▶ [Fragmento seleccionado]
◆ ◆ ◆
Por Josué Bravo
CORRESPONSAL/COSTA RICA
Ante las dudas diputados costarricenses de la Comisión Especial de Ambiente, acordaron visitar el río San Juan para conocer sobre el dragado que el gobierno de Daniel Ortega realizará sobre este cauce cuya soberanía es de Nicaragua, y valorar eventuales repercusiones a ríos y humedales de Costa Rica.
Los legisladores decidieron escoger un grupo para realizar la inspección, pero la fecha de la visita será coordinada con la cancillería de su país, así como con la embajada de Nicaragua para hacer un recorrido conjunto entre los dos países.
La embajada no ha sido notificada al respecto.
Nicaragua limpiará 30 kilómetros del último tramo del río, hasta desembocar en el mar Atlántico, para que recupere su caudal. Las obras serán dirigidas por el ex comandante guerrillero Edén Pastora.
Aunque el canciller René Castro no vio problemas en ello y así se lo explicó a los diputados, la Comisión de Ambiente considera necesaria la inspección para verificar que no cause daños al costarricense río Colorado y humedales.
◆ ◆ ◆
Datos almacenados:
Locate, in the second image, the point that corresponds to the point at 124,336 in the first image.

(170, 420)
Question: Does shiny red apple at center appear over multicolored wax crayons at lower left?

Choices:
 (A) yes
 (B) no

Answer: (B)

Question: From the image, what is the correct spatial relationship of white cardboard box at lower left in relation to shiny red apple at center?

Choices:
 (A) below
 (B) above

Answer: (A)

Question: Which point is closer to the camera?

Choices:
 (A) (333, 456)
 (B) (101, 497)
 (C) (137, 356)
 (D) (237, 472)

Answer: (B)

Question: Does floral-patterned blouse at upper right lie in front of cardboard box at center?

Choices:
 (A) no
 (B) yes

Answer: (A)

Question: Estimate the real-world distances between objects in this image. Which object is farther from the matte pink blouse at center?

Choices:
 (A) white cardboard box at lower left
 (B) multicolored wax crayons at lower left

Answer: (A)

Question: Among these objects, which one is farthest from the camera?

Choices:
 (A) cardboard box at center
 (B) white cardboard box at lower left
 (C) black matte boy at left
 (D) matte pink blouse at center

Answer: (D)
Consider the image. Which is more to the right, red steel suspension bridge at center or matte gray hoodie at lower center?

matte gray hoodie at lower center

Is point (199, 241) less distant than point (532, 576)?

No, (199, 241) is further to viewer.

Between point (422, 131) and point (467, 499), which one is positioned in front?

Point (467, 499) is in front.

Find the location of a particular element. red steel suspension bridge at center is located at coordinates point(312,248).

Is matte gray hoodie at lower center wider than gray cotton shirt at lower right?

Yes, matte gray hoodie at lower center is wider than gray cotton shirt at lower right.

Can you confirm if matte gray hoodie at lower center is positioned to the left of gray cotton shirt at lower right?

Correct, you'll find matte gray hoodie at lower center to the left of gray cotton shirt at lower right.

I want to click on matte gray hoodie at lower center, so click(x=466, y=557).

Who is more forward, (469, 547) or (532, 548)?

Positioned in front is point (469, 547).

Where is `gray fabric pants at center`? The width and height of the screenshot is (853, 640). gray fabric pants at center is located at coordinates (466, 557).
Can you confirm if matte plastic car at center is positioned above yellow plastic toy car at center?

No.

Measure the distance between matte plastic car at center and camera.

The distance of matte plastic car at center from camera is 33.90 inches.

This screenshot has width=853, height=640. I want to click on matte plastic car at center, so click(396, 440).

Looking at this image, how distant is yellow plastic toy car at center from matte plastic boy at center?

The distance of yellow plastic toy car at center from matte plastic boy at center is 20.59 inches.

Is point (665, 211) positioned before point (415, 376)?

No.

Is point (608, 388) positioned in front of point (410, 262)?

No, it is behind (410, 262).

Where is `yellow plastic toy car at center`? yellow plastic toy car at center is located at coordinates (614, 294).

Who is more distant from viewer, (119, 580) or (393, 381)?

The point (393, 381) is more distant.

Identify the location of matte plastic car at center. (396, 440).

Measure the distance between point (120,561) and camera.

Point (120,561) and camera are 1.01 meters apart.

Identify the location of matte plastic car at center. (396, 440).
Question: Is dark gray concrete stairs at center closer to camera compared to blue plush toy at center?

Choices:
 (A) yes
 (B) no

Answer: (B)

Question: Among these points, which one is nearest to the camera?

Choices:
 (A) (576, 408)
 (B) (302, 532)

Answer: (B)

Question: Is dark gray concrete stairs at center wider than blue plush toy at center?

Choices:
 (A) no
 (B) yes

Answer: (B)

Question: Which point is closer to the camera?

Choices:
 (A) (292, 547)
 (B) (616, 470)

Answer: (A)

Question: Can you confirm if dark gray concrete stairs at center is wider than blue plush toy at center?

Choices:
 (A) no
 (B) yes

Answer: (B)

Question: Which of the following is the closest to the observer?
◆ ◆ ◆
▶ [Tareas]
A) Según la noticia sobre el dragado del río San Juan, ¿cuántos kilómetros del último tramo del río limpiará Nicaragua?
B) Transcriba textualmente el pasaje de la noticia sobre el dragado del río San Juan que empieza con "Aunque el canciller" y continúa hasta "Colorado y humedales.".

▶ [Respuestas]
A) 30 kilómetros.

B)
Aunque el canciller René Castro no vio problemas en ello y así se lo explicó a los diputados, la Comisión de Ambiente considera necesaria la inspección para verificar que no cause daños al costarricense río Colorado y humedales.